Bethlehem, Dinner and The Shepherd’s Fields

Here’s how modern-day Bethlehem looks with its rolling hills.  Our next stop was dinner!

We went to a place called “The Tent,” to eat, a Lebanese Bedouin place.  They brought out baskets of pita with lots of things to dip or eat with it–humus, slaws, olives, eggplant, beets, pickled things, etc. Then they brought out a big platter with lamb and beef meatballs, grilled chicken chunks, french fries and poached tomatoes.  This meal is served everywhere we go.  We sat at tables on sofas covered in woven fabric. The ceiling was covered with fabric like a tent. There were several busloads of people there. Mass food.

Then we drove to the traditional place of the shepherd’s fields.

When I was a student here in 1979, we lived at Ramat Rachel Kibbutz on the southern outskirts of Jerusalem, not far from what our LDS teachers called the shepherd’s fields.  On the eve of April 6th, I went by myself, out into those fields of rolling hills, and sat in the dark on a hillside, listening to a cassette tape of my favorite Tabernacle Choir sacred Christmas music.

Those hills are now in no-man’s land, where no one is allowed to go–the de-militarized zone.  I never knew there was such a place as this “traditional site.”  I’m wondering now if our professors then purposely avoided some of these sites because of the entrance fees.  We often went instead to more natural settings where things might have happened.

In any case, this garden area was lovely and I was really happy we came here.

In this place there is a church and 2 caves that date back 3000 years.  We got to go into the caves to talk about Jesus’ birth.  There was a sweet feeling here.

In the area around the caves were excavations from the Byzantine Era and some seating areas for groups.
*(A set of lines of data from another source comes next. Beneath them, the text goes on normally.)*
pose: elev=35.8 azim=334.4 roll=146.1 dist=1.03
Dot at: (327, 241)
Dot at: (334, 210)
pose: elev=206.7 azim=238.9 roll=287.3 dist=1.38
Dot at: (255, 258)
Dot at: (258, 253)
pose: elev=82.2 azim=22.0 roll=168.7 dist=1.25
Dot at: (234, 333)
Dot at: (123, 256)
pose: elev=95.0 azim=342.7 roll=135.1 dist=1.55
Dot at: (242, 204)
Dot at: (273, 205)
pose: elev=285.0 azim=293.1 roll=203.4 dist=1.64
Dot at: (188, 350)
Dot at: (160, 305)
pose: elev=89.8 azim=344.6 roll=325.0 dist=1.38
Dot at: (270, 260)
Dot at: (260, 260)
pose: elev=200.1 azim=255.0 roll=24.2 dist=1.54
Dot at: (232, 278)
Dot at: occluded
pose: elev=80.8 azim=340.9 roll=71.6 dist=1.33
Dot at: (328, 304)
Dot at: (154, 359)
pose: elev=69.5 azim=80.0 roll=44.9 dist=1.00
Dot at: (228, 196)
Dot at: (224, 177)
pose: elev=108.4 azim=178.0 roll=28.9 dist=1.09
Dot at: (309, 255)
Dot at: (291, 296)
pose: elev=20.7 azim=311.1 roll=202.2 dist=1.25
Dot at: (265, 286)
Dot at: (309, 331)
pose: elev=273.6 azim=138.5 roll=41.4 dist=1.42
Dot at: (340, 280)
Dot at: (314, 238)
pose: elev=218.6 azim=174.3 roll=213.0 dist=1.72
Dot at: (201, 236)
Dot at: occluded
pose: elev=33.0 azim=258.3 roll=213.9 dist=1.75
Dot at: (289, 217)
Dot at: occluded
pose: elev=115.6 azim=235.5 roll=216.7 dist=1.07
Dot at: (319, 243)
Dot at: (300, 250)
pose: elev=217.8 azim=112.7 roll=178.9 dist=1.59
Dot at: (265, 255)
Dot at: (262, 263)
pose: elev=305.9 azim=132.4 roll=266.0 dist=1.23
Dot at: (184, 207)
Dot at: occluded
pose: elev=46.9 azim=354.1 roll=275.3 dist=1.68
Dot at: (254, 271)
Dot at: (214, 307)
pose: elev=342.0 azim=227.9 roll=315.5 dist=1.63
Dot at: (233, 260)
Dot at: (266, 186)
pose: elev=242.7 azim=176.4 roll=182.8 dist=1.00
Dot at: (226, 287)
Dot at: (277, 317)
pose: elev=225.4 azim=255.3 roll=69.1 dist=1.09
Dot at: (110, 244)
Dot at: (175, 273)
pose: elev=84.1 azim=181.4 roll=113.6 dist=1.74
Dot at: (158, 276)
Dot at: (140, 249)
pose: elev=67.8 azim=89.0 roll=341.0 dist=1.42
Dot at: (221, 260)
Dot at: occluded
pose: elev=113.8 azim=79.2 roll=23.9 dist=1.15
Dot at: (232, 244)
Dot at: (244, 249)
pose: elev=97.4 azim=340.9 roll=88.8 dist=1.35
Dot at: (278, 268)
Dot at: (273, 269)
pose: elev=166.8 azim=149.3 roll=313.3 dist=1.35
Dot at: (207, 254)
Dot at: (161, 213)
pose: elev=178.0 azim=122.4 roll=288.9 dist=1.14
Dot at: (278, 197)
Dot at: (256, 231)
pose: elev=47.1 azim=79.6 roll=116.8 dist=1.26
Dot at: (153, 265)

We went to one and sang a few Christmas carols. The kids ran and played, then crawled through a cave that went in here and came out over there. The “Shepherd’s Fields” were off in the distance–some hills across the way. Bethlehem is very hilly. The hills are steep and hard to navigate. Getting from the fields to the manger would have taken more than a couple of hours–maybe a day or more (at least for me).